A summertime music series featuring local musicians and spoken word artists kicks off at noon with a performance by West African Manding Diali percussionist Amadou Kouyate near the Smithsonian Metro Station, at 12th Street and Jefferson Drive Southwest.
Kouyate comes from a long line of musicians, and has studied and performed Manding music since age three. He plays the kora, a lute-like instrument that dates back nearly 800 years. With the help of a synthesizer, he blends the traditional sound with contemporary music genres.

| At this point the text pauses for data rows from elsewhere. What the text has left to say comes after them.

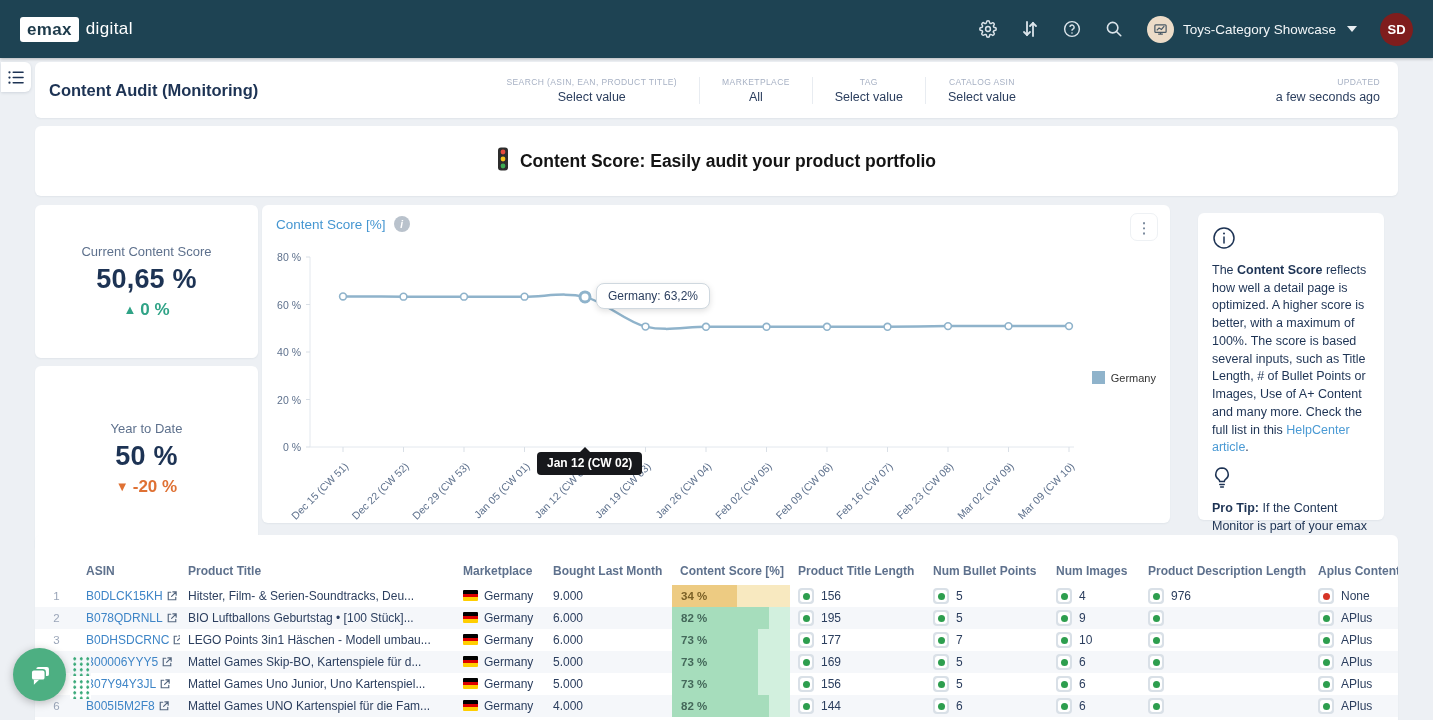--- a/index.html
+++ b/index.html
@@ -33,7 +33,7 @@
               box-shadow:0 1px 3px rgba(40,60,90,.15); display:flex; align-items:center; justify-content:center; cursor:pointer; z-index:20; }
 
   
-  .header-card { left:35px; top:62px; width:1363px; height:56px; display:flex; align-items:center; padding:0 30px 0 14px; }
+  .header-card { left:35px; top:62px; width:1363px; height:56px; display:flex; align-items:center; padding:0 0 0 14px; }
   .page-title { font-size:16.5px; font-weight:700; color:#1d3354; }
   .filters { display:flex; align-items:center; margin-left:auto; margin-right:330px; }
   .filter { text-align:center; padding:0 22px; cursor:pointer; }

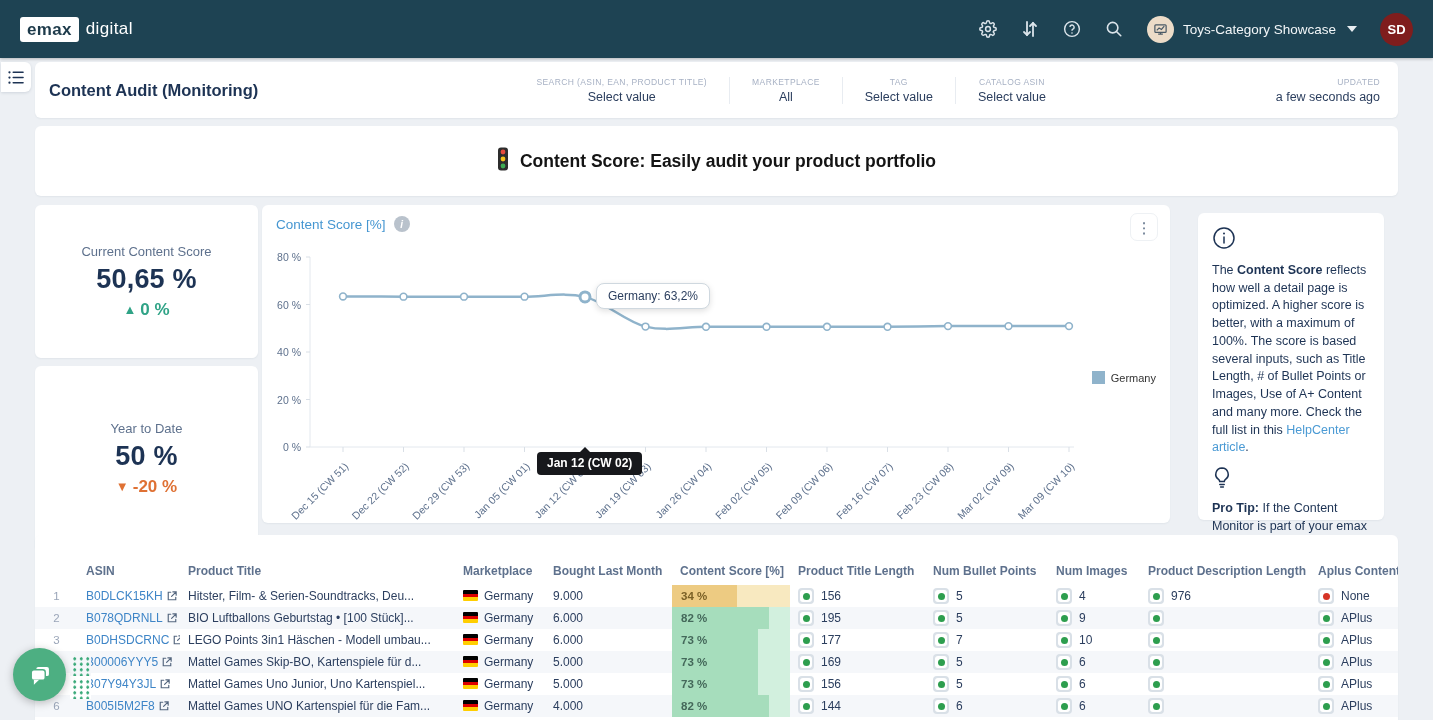--- a/index.html
+++ b/index.html
@@ -355,7 +355,7 @@
             <td><span class="flag"></span>Germany</td>
             <td>9.000</td>
             <td class="score-td">
-              <div class="score-cell warn" style="background:linear-gradient(to right, #edcb82 0 55%, #f8e9c0 55% 100%)">34 %</div>
+              <div class="score-cell warn" style="background:linear-gradient(to right, #edcb82 0 55%, #f8e9c0 55% 100%)">55 %</div>
             </td>
             <td><span class="metric">
                 <span class="mbadge">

Born in D.C., he is the 150th generation of the Kouyate lineage and has dedicated his life to being an ambassador of African culture. By blending 13th century songs with original experimentation, blues and jazz riffs, Kouyate aims to reconnect African diasporas.
Lunchtime Music on the Mall will take place every Tuesday and Thursday through August. The series, now in its third year, is sponsored by the Washington Metropolitan Area Transit Authority, the D.C. Commission on the Arts and Humanities, and the National Park Service in conjunction with Del. Eleanor Holmes Norton, D-D.C.
Performances this summer will range from gypsy jazz and indie pop to acoustic soul, traditional Irish folk and classic rock, among others, according to Norton’s office.
“In Amadou Kouyate, we are thrilled to have such a well-known and multi-faceted musician performing at our Music on the Mall kickoff,” Norton said in a statement. “On top of all of that, he’s a D.C. native. Kouyate and the performers that will follow him will bring people and energy to the Mall every Tuesday and Thursday this summer.”